### Task brief
Write out the lines from the beginning of the records through the line containing "judge who is" as a numbered list, omitting blank lines.

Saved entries
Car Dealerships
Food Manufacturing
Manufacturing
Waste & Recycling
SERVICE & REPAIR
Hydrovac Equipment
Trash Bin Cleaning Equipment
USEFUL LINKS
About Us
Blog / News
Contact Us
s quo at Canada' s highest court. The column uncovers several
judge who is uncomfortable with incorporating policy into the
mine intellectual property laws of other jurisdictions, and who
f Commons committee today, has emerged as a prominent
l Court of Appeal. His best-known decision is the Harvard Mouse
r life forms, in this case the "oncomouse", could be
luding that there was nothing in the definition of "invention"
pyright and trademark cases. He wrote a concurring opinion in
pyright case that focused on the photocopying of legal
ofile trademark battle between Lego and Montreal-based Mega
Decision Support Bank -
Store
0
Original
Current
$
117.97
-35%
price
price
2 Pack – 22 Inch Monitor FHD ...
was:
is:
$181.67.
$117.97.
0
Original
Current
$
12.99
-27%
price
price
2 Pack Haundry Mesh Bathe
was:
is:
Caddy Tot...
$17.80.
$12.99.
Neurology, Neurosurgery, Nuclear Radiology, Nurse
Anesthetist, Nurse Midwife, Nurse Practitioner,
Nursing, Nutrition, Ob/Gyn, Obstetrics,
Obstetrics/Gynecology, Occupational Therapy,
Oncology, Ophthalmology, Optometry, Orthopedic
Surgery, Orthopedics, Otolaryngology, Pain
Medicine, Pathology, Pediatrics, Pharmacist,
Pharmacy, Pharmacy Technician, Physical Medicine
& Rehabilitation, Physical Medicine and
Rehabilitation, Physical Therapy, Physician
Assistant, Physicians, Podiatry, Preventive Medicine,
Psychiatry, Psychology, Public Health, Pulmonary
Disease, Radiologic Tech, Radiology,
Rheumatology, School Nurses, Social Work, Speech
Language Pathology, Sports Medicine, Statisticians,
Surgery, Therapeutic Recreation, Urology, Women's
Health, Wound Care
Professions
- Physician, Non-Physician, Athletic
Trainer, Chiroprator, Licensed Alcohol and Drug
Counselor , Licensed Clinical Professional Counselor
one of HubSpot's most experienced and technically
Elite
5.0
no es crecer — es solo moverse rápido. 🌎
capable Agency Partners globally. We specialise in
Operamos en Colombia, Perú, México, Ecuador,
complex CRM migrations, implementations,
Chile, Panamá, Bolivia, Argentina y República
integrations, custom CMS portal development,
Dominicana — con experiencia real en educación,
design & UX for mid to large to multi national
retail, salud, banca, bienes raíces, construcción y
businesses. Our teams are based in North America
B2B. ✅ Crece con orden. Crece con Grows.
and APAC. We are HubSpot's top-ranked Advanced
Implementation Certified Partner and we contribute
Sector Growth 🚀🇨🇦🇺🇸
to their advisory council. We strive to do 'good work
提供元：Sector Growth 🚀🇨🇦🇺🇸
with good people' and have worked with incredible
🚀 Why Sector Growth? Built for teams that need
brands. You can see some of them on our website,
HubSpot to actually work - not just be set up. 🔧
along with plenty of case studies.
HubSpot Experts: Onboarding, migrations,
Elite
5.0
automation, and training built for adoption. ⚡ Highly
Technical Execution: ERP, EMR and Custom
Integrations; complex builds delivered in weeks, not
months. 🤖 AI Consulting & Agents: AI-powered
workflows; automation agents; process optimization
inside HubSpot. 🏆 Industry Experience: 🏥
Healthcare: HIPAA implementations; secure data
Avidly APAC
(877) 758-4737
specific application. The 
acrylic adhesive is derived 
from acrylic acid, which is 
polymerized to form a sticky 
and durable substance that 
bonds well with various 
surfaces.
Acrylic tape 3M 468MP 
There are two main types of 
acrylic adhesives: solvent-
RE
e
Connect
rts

### Response area
1. Car Dealerships
2. Food Manufacturing
3. Manufacturing
4. Waste & Recycling
5. SERVICE & REPAIR
6. Hydrovac Equipment
7. Trash Bin Cleaning Equipment
8. USEFUL LINKS
9. About Us
10. Blog / News
11. Contact Us
12. s quo at Canada' s highest court. The column uncovers several
13. judge who is uncomfortable with incorporating policy into the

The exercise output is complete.